-- Work order --
When you reach the line containing "6: (224, 437, 11.83)" in the entries below, start writing out each line exactly, and stop after the line containing "20: (366, 16, 20.65)".

----- Provided data -----

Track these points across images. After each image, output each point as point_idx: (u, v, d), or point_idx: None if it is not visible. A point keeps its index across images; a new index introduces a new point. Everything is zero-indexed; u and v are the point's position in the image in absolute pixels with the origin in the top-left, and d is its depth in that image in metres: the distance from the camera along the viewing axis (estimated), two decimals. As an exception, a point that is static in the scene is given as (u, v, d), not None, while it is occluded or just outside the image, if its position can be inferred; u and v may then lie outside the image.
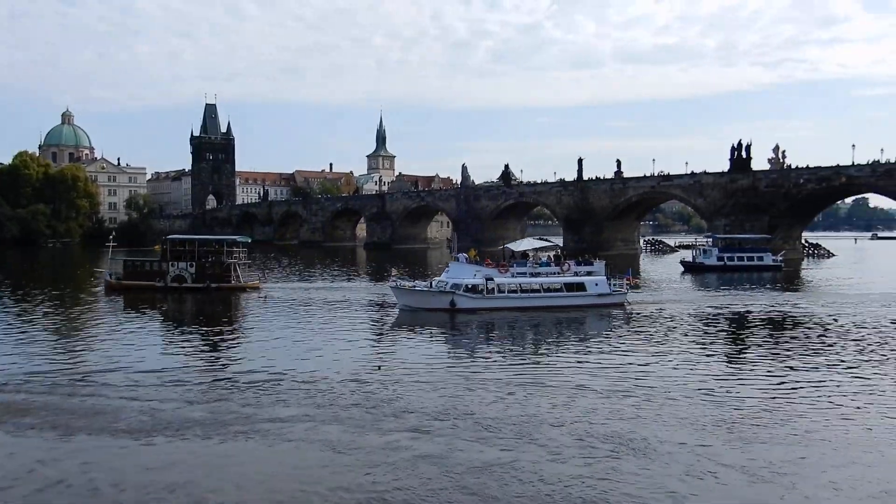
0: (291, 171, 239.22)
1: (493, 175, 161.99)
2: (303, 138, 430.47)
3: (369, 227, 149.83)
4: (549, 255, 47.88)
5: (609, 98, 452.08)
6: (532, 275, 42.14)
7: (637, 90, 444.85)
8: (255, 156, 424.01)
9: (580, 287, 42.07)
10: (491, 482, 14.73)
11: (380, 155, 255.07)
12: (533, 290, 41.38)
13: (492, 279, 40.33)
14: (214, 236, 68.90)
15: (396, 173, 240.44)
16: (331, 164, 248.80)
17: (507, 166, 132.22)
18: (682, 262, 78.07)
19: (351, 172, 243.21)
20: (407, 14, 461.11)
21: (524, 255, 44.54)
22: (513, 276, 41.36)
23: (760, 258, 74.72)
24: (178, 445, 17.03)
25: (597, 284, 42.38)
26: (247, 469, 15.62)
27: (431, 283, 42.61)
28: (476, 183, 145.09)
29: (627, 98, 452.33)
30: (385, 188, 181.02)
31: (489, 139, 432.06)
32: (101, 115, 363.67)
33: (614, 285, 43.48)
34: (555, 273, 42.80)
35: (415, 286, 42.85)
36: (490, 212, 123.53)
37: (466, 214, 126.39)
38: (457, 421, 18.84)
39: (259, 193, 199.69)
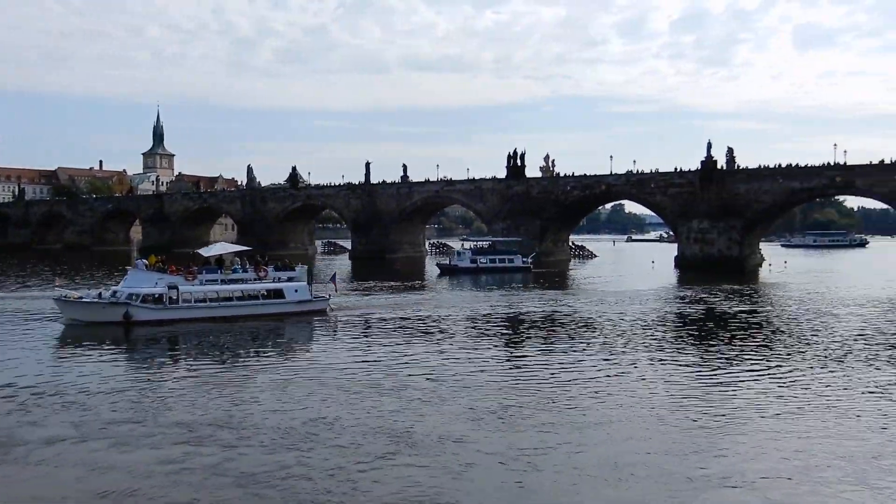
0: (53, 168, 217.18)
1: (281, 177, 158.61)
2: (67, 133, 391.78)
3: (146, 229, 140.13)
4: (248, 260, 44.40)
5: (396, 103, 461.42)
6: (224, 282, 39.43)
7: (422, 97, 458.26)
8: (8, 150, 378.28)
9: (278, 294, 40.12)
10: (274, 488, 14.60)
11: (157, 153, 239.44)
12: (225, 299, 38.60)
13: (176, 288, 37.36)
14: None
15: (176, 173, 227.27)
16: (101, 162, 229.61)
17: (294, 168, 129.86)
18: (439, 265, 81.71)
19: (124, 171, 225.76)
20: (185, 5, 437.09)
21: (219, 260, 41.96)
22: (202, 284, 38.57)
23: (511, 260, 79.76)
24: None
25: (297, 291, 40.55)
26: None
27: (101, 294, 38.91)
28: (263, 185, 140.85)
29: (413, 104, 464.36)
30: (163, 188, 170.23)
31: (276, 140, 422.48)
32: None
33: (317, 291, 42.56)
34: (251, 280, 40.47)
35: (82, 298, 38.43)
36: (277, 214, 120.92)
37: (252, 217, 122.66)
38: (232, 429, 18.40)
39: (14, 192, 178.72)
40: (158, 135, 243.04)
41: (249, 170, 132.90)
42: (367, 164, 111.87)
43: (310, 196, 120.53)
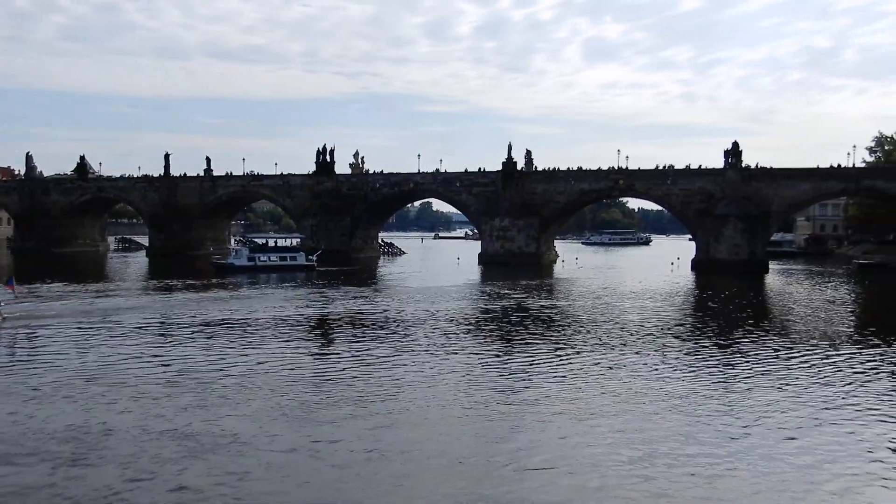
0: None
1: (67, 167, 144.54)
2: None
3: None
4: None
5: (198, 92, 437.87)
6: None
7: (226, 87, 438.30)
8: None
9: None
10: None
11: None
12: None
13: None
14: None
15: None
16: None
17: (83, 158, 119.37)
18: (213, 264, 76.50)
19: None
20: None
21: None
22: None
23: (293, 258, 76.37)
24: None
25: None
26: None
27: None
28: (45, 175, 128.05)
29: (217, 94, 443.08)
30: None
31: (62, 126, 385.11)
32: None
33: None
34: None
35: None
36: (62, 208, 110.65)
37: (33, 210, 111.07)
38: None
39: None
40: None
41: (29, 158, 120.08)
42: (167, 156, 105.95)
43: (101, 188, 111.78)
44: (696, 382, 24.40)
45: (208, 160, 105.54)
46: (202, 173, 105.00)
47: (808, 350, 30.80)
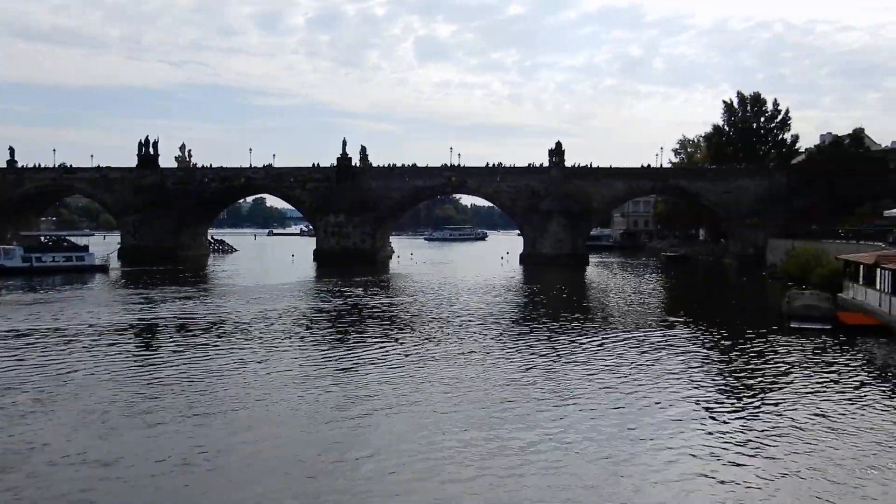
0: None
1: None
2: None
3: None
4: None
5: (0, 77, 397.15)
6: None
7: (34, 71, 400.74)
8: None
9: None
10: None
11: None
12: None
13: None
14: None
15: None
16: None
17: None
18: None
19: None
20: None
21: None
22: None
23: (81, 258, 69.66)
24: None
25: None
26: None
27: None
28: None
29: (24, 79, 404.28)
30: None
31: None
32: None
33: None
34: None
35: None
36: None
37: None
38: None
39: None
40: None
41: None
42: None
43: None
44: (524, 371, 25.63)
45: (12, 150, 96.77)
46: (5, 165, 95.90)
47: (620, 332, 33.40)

-----
----- Provided data -----

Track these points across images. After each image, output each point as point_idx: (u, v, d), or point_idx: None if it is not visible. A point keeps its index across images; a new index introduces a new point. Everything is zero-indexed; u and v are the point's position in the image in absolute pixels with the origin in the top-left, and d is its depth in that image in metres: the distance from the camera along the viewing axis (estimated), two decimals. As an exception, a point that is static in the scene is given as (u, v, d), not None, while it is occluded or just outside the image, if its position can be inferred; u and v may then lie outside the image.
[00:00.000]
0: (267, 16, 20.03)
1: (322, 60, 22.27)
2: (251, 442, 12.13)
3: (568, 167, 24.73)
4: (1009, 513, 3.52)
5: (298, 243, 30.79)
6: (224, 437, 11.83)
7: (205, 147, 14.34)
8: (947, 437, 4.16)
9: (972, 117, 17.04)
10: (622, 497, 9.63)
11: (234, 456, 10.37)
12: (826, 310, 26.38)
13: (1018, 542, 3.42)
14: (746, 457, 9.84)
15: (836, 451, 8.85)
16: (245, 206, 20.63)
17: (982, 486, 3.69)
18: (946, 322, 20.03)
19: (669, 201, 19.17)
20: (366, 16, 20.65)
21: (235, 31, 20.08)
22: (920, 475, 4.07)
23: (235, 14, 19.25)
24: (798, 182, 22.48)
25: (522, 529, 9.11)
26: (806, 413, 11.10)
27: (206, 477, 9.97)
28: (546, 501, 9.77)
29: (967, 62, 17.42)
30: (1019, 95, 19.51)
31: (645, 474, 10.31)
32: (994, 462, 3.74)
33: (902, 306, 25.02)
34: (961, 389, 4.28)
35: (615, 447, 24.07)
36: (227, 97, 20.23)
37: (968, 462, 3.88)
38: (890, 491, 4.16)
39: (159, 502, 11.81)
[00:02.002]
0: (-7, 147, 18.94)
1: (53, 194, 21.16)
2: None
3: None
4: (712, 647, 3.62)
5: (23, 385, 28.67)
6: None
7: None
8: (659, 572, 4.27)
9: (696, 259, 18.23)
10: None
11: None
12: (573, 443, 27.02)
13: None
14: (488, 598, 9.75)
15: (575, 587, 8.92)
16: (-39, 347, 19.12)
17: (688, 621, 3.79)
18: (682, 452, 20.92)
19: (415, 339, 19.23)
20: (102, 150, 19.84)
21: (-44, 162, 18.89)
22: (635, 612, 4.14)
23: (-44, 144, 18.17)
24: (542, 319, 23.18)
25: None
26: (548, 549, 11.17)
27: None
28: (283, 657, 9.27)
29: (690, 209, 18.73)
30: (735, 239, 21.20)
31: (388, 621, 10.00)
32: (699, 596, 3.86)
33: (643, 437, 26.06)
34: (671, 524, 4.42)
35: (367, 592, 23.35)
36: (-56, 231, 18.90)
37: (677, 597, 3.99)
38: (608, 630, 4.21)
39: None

-----
----- Provided data -----

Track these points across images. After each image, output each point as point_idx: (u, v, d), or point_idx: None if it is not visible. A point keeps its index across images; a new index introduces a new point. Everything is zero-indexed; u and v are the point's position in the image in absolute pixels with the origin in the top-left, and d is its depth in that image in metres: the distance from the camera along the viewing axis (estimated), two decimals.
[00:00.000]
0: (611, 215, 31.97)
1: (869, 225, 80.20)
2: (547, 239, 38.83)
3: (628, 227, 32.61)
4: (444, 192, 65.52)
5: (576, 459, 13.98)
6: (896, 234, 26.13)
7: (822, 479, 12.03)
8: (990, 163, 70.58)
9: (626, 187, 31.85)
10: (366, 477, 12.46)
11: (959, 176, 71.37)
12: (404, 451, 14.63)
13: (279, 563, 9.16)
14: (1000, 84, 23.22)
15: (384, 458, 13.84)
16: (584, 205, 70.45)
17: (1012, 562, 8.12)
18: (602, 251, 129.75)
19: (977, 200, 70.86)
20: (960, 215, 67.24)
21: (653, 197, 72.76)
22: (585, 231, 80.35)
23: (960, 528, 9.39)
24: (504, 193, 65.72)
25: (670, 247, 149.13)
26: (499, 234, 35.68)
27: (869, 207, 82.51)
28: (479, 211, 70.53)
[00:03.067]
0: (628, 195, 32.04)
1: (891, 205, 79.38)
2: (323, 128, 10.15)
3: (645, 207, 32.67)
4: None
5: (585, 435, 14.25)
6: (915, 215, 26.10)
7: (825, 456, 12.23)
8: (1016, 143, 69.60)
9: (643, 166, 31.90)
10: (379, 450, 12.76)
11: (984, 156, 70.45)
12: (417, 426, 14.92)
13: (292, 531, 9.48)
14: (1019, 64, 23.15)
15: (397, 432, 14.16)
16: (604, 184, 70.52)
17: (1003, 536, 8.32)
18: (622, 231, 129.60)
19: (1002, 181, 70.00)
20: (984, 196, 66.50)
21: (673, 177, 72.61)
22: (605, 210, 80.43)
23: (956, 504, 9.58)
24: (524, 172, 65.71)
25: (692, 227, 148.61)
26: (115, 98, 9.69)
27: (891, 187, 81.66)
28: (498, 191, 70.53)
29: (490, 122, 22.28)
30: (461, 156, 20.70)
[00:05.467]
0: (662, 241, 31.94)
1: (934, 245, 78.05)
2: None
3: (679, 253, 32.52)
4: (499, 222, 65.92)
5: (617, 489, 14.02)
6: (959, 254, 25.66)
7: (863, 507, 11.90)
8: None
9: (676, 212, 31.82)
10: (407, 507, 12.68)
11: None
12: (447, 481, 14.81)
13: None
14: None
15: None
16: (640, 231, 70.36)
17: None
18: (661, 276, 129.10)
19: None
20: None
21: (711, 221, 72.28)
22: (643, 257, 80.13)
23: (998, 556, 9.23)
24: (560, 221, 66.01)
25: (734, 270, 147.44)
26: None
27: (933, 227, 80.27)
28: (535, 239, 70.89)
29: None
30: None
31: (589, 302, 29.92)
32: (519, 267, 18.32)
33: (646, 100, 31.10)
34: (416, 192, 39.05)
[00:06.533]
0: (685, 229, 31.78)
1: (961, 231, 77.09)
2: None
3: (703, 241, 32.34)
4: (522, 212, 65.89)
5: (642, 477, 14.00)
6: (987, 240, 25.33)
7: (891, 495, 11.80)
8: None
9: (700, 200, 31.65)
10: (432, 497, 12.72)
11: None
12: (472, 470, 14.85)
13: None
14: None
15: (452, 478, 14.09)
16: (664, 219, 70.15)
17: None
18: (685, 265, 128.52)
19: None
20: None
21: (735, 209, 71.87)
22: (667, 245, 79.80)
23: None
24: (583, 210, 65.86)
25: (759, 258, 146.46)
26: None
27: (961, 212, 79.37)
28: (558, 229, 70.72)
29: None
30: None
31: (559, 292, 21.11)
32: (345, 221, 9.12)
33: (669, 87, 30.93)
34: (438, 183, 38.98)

-----

-- Expected answer --
6: (224, 437, 11.83)
7: (205, 147, 14.34)
8: (947, 437, 4.16)
9: (972, 117, 17.04)
10: (622, 497, 9.63)
11: (234, 456, 10.37)
12: (826, 310, 26.38)
13: (1018, 542, 3.42)
14: (746, 457, 9.84)
15: (836, 451, 8.85)
16: (245, 206, 20.63)
17: (982, 486, 3.69)
18: (946, 322, 20.03)
19: (669, 201, 19.17)
20: (366, 16, 20.65)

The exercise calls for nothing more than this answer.